Mars darf Kellanova kaufen – die EU hat keine Bedenken. (Bild:  GPT Image Editor / KI-generiert)
Mars darf Kellanova kaufen – die EU hat keine Bedenken.
(Bild: GPT Image Editor / KI-generiert)

Der US-Süßwarenkonzern Mars darf den Snackhersteller Kellanova übernehmen. Die EU-Kommission genehmigte die Fusion ohne Auflagen, wie sie in Brüssel mitteilte. Die Behörde hat keine Bedenken, dass der Zusammenschluss den Wettbewerb in Europa beeinträchtigen könnte.

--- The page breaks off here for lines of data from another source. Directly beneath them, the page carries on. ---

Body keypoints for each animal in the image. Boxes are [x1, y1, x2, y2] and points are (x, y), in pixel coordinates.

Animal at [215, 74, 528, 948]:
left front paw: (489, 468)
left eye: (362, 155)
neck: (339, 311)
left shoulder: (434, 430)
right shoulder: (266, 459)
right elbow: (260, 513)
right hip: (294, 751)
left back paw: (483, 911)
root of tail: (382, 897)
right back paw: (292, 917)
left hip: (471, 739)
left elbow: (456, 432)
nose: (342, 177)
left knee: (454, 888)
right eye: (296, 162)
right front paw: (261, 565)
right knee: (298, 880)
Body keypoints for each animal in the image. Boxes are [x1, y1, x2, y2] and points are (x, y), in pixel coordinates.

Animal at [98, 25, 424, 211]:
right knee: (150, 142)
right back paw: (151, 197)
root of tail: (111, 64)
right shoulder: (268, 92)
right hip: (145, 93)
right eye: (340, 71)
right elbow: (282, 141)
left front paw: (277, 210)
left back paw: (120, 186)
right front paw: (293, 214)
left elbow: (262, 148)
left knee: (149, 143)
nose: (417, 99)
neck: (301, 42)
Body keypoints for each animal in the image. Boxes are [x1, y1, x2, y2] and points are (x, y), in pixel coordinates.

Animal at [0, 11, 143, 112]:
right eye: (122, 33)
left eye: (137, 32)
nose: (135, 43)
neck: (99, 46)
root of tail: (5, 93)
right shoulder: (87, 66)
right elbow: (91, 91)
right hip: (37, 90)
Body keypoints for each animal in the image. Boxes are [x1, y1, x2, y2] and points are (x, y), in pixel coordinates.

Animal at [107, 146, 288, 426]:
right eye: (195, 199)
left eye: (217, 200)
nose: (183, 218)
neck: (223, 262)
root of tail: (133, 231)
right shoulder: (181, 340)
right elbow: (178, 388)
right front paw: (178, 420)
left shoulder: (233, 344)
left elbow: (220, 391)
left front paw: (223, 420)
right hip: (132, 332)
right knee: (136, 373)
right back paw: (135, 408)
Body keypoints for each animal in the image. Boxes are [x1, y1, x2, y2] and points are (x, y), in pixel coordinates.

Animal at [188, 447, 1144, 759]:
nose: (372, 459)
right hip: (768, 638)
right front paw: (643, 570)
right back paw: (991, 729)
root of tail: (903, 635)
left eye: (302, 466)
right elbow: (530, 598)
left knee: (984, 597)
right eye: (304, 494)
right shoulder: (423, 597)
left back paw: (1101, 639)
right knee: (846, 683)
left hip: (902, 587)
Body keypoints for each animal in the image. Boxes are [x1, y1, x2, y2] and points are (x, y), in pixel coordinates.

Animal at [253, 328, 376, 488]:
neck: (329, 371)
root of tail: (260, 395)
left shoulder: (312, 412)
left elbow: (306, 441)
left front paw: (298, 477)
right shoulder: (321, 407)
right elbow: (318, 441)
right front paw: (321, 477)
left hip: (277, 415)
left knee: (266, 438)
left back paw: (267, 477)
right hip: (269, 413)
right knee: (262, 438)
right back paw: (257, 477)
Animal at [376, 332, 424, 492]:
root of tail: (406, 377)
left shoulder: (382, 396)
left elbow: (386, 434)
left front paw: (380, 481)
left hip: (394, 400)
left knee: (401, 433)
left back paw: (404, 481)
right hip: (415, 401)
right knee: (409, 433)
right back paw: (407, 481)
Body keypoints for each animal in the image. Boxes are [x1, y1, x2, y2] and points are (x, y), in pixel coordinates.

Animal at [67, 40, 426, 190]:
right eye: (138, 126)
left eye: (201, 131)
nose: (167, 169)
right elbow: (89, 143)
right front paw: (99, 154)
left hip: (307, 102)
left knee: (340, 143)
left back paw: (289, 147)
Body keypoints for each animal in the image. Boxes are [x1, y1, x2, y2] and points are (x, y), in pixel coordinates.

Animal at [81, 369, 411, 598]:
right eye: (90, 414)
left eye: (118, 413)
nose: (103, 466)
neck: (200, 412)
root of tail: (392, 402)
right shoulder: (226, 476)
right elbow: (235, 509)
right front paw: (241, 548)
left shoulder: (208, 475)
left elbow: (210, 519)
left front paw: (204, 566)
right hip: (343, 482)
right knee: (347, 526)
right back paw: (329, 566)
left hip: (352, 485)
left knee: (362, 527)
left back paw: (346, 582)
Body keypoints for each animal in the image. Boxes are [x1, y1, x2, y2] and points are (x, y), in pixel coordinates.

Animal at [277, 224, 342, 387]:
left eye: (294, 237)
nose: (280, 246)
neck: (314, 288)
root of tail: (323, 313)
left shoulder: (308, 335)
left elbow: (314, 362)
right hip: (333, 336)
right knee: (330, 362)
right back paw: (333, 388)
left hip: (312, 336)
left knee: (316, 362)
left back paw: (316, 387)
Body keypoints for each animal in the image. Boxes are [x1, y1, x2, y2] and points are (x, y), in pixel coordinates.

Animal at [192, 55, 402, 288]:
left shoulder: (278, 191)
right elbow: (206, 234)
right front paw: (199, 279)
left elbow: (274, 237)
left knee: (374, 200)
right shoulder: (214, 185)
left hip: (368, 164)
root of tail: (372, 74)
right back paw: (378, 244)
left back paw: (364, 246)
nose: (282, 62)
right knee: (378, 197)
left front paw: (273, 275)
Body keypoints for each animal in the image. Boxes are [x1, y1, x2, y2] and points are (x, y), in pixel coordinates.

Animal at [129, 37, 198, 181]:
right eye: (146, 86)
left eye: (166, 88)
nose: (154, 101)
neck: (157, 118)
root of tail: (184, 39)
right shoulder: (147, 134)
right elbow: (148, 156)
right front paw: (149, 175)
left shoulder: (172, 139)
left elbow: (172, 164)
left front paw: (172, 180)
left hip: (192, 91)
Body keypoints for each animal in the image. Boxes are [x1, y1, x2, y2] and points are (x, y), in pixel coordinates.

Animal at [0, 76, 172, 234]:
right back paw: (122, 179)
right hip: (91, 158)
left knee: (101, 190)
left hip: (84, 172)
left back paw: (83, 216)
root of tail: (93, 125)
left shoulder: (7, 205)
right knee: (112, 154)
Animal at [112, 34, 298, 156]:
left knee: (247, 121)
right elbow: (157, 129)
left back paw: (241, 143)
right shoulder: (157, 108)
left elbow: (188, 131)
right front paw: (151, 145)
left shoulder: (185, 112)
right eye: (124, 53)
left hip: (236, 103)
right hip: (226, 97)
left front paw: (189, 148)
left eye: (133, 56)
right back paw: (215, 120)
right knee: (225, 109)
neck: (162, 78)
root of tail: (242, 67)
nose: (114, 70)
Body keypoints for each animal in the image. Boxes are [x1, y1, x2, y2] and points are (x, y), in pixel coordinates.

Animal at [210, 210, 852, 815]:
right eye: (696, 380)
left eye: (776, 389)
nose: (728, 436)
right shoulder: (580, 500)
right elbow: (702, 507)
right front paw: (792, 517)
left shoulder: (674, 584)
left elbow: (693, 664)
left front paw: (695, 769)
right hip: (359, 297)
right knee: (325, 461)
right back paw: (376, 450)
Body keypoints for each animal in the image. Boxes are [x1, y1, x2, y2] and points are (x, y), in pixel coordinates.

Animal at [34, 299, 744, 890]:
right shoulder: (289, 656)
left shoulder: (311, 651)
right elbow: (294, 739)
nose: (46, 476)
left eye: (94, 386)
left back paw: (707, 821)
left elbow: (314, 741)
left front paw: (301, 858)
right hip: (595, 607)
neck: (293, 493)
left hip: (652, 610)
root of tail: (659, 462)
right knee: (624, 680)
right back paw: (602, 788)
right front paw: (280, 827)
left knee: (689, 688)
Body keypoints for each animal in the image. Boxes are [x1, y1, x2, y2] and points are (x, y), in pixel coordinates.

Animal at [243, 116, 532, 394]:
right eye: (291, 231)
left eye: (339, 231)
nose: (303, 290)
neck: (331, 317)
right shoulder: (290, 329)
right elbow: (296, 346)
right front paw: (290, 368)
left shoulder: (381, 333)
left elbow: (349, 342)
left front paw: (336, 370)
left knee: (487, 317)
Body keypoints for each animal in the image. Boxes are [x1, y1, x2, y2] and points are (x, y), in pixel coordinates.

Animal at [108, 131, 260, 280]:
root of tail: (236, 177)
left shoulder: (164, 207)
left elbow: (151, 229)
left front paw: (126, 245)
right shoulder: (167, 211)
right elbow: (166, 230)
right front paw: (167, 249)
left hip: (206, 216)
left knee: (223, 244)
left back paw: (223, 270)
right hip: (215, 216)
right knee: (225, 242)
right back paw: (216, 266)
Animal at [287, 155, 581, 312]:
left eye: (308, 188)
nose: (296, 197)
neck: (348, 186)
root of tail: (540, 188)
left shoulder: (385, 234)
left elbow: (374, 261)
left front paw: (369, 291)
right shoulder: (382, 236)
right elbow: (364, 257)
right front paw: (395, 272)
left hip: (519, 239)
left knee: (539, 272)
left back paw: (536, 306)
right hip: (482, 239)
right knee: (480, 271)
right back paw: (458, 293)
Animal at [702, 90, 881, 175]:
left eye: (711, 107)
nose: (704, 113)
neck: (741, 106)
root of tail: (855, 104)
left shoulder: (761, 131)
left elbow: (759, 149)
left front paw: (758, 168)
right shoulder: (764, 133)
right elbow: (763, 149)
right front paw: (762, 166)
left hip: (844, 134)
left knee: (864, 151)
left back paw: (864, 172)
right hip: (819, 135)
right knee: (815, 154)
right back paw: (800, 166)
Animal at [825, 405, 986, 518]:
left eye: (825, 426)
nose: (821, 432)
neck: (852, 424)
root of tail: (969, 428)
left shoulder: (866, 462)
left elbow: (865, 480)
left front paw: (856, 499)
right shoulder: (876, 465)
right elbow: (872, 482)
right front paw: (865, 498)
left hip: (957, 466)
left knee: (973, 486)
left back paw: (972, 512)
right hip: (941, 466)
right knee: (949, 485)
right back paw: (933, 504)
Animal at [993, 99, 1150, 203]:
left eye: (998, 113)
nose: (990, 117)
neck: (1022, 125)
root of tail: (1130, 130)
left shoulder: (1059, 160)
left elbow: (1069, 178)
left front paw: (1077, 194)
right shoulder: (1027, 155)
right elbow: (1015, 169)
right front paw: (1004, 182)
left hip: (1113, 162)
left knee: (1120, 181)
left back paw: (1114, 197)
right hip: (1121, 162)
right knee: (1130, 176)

Die Kommission hatte untersucht, ob Mars durch die erweiterte Produktpalette seine Verhandlungsmacht gegenüber Einzelhändlern deutlich steigern und dadurch etwa höhere Preise durchsetzen könnte. Die Kellanova-Produkte würden Mars' Position in Verhandlungen mit Händlern nicht wesentlich stärken, hieß es nun.

Teresa Ribera, Exekutiv-Vizepräsidentin für saubere, gerechte und wettbewerbsfähige Transformation: „Wir haben uns die geplante Übernahme genau angesehen, um sicherzustellen, dass Mars keine zusätzliche Verhandlungsmacht erhält, die zu höheren Preisen für die Einzelhändler und letzten Endes für die Verbraucherinnen und Verbraucher hätte führen können. Nach unserer Prüfung des Vorhabens konnten wir dieses Risiko ausschließen und haben daher die Übernahme genehmigt.“

Umfang der Übernahme

Mars ist in Deutschland bekannt für Schokoriegel (Mars, Snickers, Bounty), Kaugummisorten wie Airwaves und Wrigley's Extra, Tiernahrung (Whiskas, Chappi) sowie Grundnahrungsmittel wie Reis (Ben's Original) und Nudelgerichte (Mirácoli). Der Konzern hat mehr als 150.000 Mitarbeiter. Kellanova kennen Verbraucher von Marken wie Pringles und Kellogg's.